The gagging of God, so far as courts, professors and advanced theologians can accomplish it, gets slightly in the way of attempts to puzzle out the Tucson massacre.
God with a gag over His metaphorical mouth was a less usual concept back when people talked more routinely than now about evil, not to mention the devil and all his works. A particular word would come up regularly in those old conversations -- sin, defined as stubborn, self-focused detachment from God, accompanied by defiance of His purposes. Sin was supposed to be bad: the more so because all were involved in it. Because all were involved, no one could tell what would happen next. Some nut might sidle into a political gathering, pull out a gun, and ...
It was not that general acknowledgment of moral deficiency provided quick answers to the questions people asked about the awfulness they couldn't help noticing -- wars, murders, assassinations, massacres worse than anything that took place in Tucson last week.
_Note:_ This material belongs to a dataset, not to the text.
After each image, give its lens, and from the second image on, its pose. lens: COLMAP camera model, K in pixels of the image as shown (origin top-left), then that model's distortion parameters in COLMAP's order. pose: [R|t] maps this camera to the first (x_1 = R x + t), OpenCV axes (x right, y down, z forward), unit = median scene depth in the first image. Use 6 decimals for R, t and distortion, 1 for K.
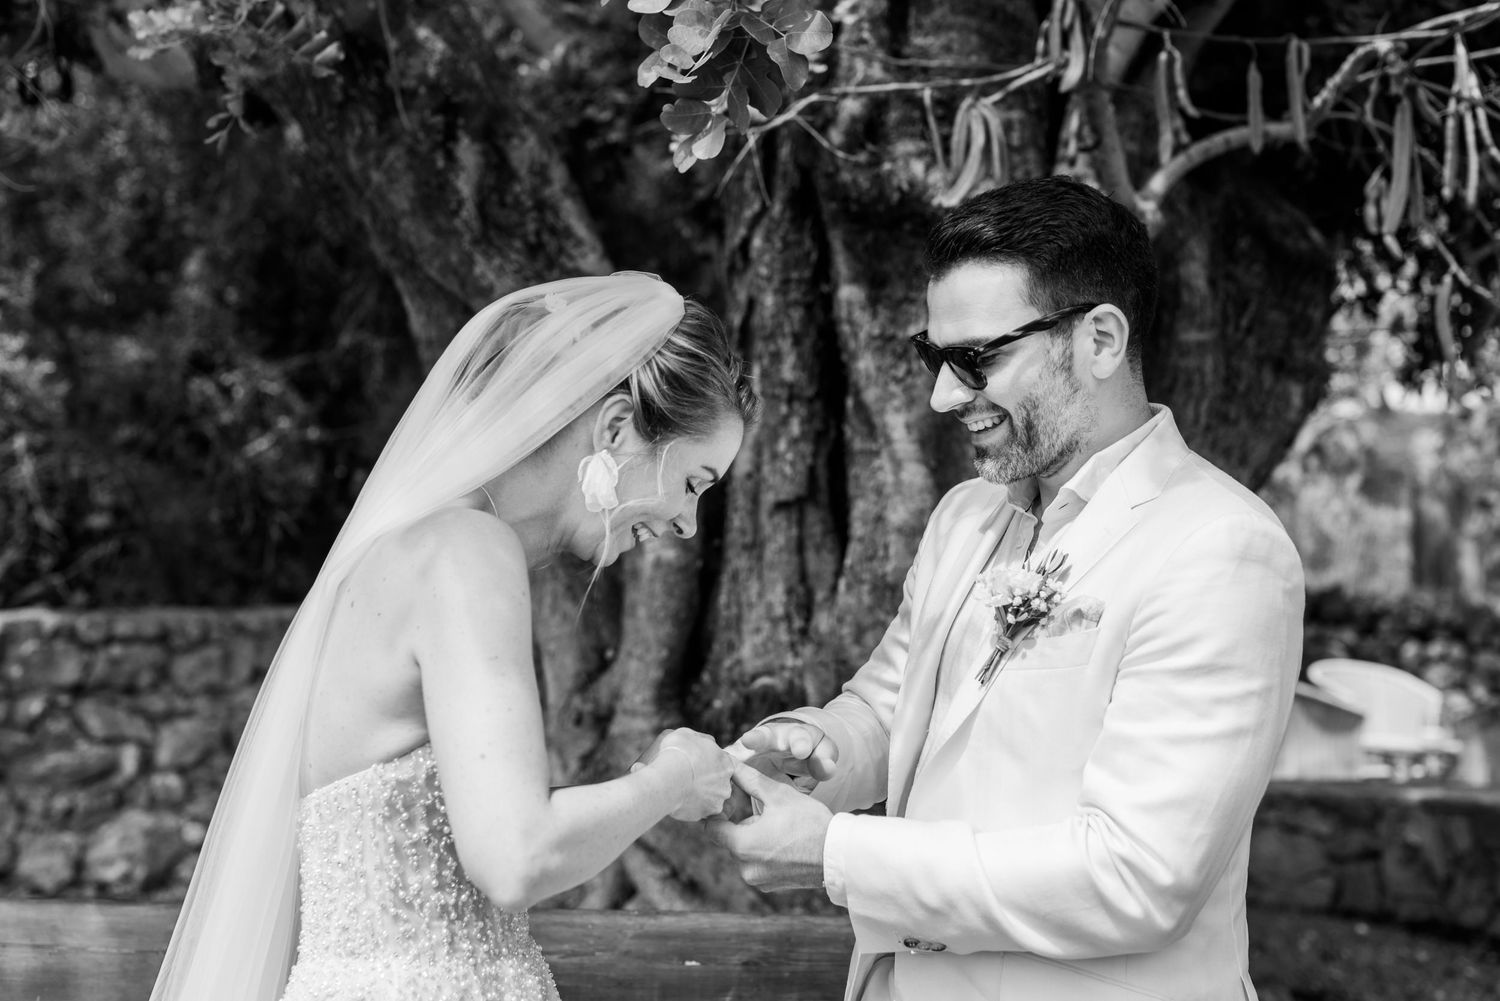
lens RADIAL K [[2120.5, 0, 738.6], [0, 2120.5, 497.0], [0, 0, 1]] dist [0.120926, -0.371665]
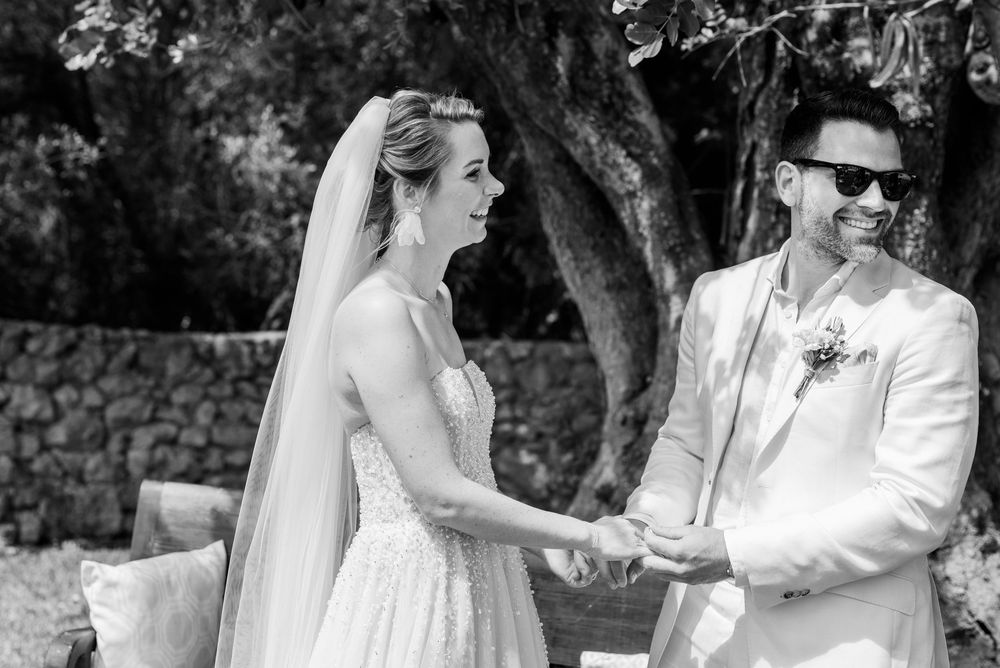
lens RADIAL K [[1626.3, 0, 362.4], [0, 1626.3, 308.9], [0, 0, 1]] dist [-0.014764, 0.052476]
pose [[0.958200, 0.049653, -0.281759, 0.069969], [-0.042706, 0.998614, 0.030747, -0.001818], [0.282896, -0.017429, 0.958992, -0.156079]]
That was, for one thing, before TV and the Internet. No one needed a blogger to explain in outraged tones that loud mouths and gun imagery had precipitated this or that horror. There were fewer surprises back then. The nuttiness of the human species was a given.
The desacralization of American life -- achieved at a speed no one would have foretold even 50 years ago -- leaves the secular-minded to identify secular villains and secular ideas as the cause of life's disasters. There was a "climate of hate" in Arizona! Oh, the violent and military language of the tea partiers! The shouting, the screaming at public meetings! Only bad was certain to come of it.
Among the ironies of the post-massacre "climate" in the media and the Internet is the not-quite-spoken assumption that the war that took six lives in Tucson continues, with the side that was formerly down -- supportive of health care reform and "civility" -- poised now to beat the bloody hell out of the side that formerly was up. The shouting hasn't gone away; different people have gone to shouting -- that's all. There's a triumphalism in the attacks and self-righteous commentary marshaled by the anti-tea party, anti-Palin set in good, reliable we-told-you-so fashion. That's notwithstanding the absence of proof that Jared Loughner derived even a shred of an idea from the political debates of last year.